Accompanied by Don, Ruby made a final and sad return to Vanikoro where she resumed her duties for a period of three months while she trained a temporary manager and a radio operator before leaving for the last time the island where she had known happiness but also the nightmare of the war years. So great was their love of the islands that it is doubtful that Ruby would ever have left but for the untimely death of her husband. The pets were no longer there, all having eventually died of old age. At the termination of her employment Ruby received £1,000 retiring allowance from the company. This amount, and money saved, enabled her to buy a substantial modern brick home for herself and her son Don at Penshurst, in Sydney.
Both sons had chosen careers as draughtsmen, and although Don was still an apprentice at this time he insisted on assuming the role of breadwinner. His mother was able to supplement the budget by dressmaking and the sale of her exquisite hand-made tatted lace doylies, table mats, cuffs, collars, etc. She was accomplished at many types of handwork and needlework and was also an excellent cook.
As they settled to the new way of life, Ruby renewed acquaintanceship with several former island friends now living in Sydney. It became their custom, as it was at the time of writing (January 1970) to meet regularly at alternate homes. It was at the home of two of these friends, Alec and Ruth Glen, that Ruby met Mrs. Olive Price, and later, Mrs. Price’s father, Frank Jones, a tall stately gentleman many years Ruby’s senior. The friendship progressed, and in 1950 Mr Jones proposed to Ruby, who had never thought of remarriage. She was eventually persuaded and the marriage took place that same year.

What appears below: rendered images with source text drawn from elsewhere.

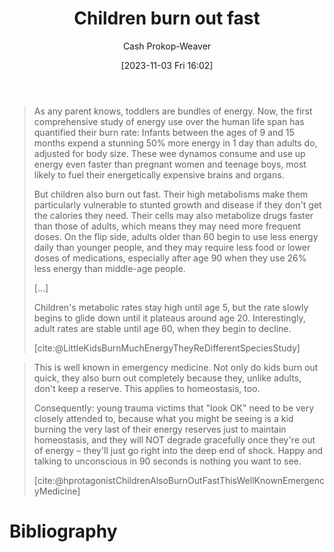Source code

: :PROPERTIES:
:ID:       75056a2e-6b7a-4764-b93c-d08aa3a99a42
:LAST_MODIFIED: [2023-11-03 Fri 16:10]
:END:
#+title: Children burn out fast
#+hugo_custom_front_matter: :slug "75056a2e-6b7a-4764-b93c-d08aa3a99a42"
#+author: Cash Prokop-Weaver
#+date: [2023-11-03 Fri 16:02]
#+filetags: :concept:

#+begin_quote
As any parent knows, toddlers are bundles of energy. Now, the first comprehensive study of energy use over the human life span has quantified their burn rate: Infants between the ages of 9 and 15 months expend a stunning 50% more energy in 1 day than adults do, adjusted for body size. These wee dynamos consume and use up energy even faster than pregnant women and teenage boys, most likely to fuel their energetically expensive brains and organs.

But children also burn out fast. Their high metabolisms make them particularly vulnerable to stunted growth and disease if they don't get the calories they need. Their cells may also metabolize drugs faster than those of adults, which means they may need more frequent doses. On the flip side, adults older than 60 begin to use less energy daily than younger people, and they may require less food or lower doses of medications, especially after age 90 when they use 26% less energy than middle-age people.

[...]

Children's metabolic rates stay high until age 5, but the rate slowly begins to glide down until it plateaus around age 20. Interestingly, adult rates are stable until age 60, when they begin to decline.

[cite:@LittleKidsBurnMuchEnergyTheyReDifferentSpeciesStudy]
#+end_quote

#+begin_quote
This is well known in emergency medicine. Not only do kids burn out quick, they also burn out completely because they, unlike adults, don't keep a reserve. This applies to homeostasis, too.

Consequently: young trauma victims that "look OK" need to be very closely attended to, because what you might be seeing is a kid burning the very last of their energy reserves just to maintain homeostasis, and they will NOT degrade gracefully once they're out of energy -- they'll just go right into the deep end of shock. Happy and talking to unconscious in 90 seconds is nothing you want to see.

[cite:@hprotagonistChildrenAlsoBurnOutFastThisWellKnownEmergencyMedicine]
#+end_quote
* Bibliography
#+print_bibliography:
* Flashcards :noexport:

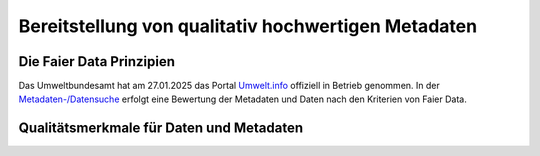 
Bereitstellung von qualitativ hochwertigen Metadaten
=====================================================


Die Faier Data Prinzipien
--------------------------


Das Umweltbundesamt hat am 27.01.2025 das Portal `Umwelt.info <https://umwelt.info/de/>`_ offiziell in Betrieb genommen. In der `Metadaten-/Datensuche <https://umwelt.info/de/suche>`_ erfolgt eine Bewertung der Metadaten und Daten nach den Kriterien von Faier Data.



Qualitätsmerkmale für Daten und Metadaten
------------------------------------------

A fondness and respect between Don and his stepfather contributed to a happy home life for the three. Unfortunately, soon after the marriage, Mr Jones’s health began to fail. His decline was gradual, over a period of several years, and Ruby nursed him through a prolonged illness until his death in 1960, which occurred soon after Don’s marriage to Miss Esme Thompson.
The bridal couple were by this time living in their own home at Caringbah. Now completely alone, Ruby faced life with the same courage and fortitude that had carried her through so many adversities.
During the latter part of Mr. Jones’s illness, Ruby was not well herself and required surgical attention, but she was unable to leave her husband. A short time after his passing, she was stricken by severe gall attacks and was eventually taken to hospital, where two operations were performed simultaneously. It was several weeks before she was restored to her former good health. In 1963 twin sons were born to Esme and Don, the surviving child was named Philip. Another son, Geoffrey, was born in 1969. I may add that Ruby is very proud of her grandchildren.
In the years that Ruby has lived alone, she has filled her life in many interesting ways. She has a vast number of friends with whom she corresponds, and sometimes travels to Melbourne, Geelong, Wagga Wagga, and once to Brisbane, to visit them. On occasion they return the visits. She is a member of the Red Cross and a women’s discussion group, and for years was a member of the VIEW Club. She takes an active interest in her garden and still finds time for her handwork, sewing, etc., and often minds other people’s children. At her present age of 78 years she has an alert mind and takes a keen interest in people and world affairs. She is blessed with a sunny nature and a sense of humour and has a very youthful outlook on life. My final tribute to Ruby Boye Jones is to say that she is a splendid neighbour and a very good friend, and it is my great pleasure to know her.